**COLLECTED DATA**
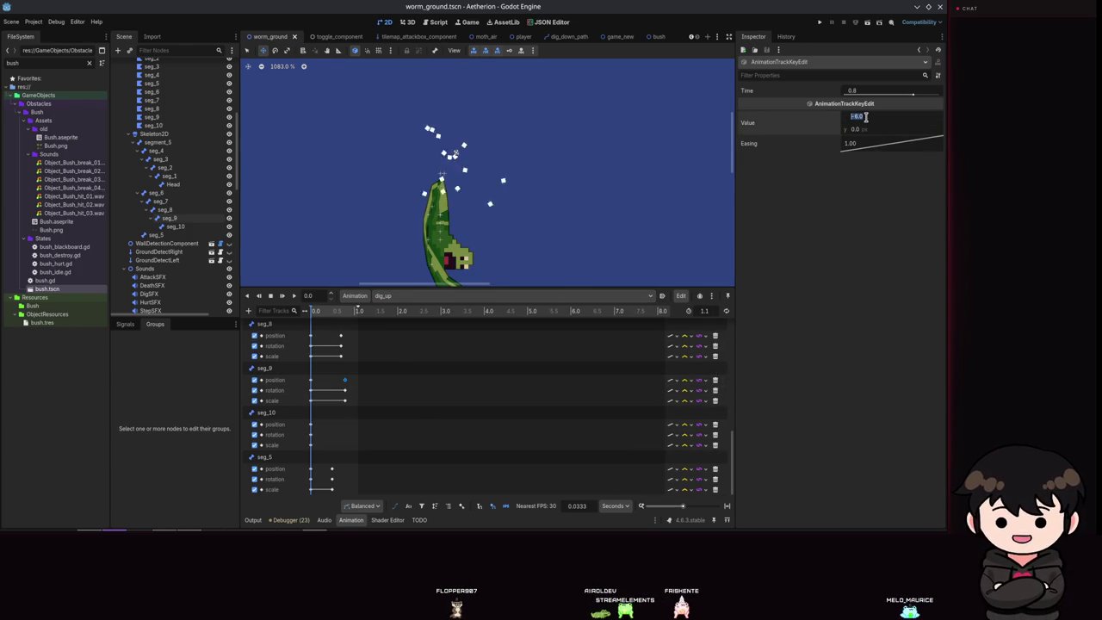
type("-4")
key("Return")
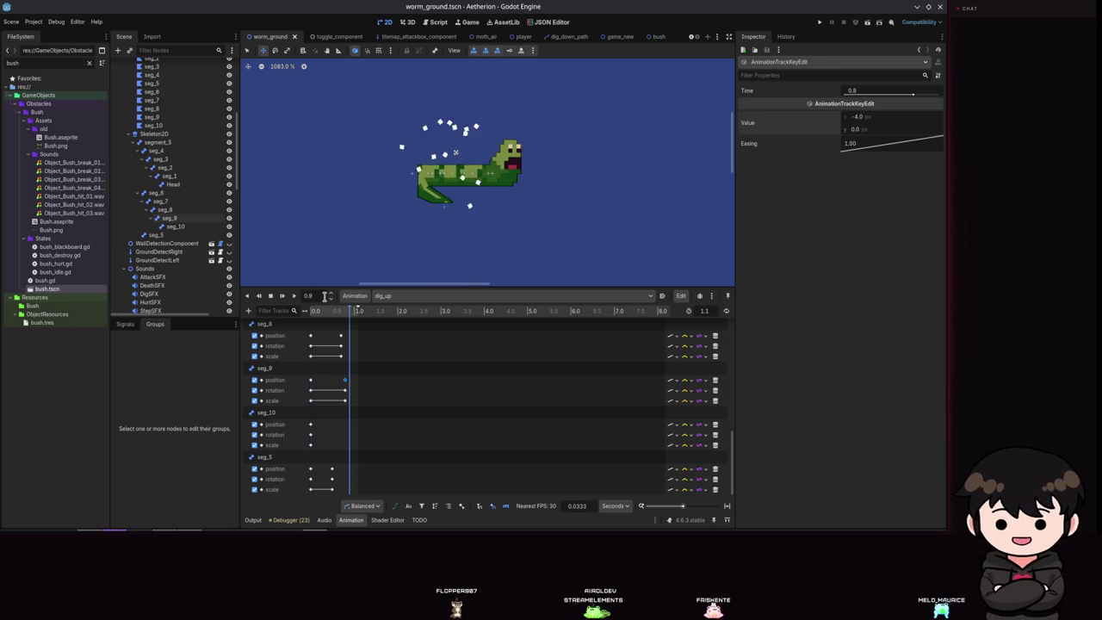
Set seg_10 to position (-2, 0) with rotation 0 and save the scene.
left_click(158, 227)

**EXERCISE**
Print the material above once more, exactly. No pictures belong in it.

**TASK RESPONSE**
type("-4")
key("Return")
Set seg_10 to position (-2, 0) with rotation 0 and save the scene.
left_click(158, 227)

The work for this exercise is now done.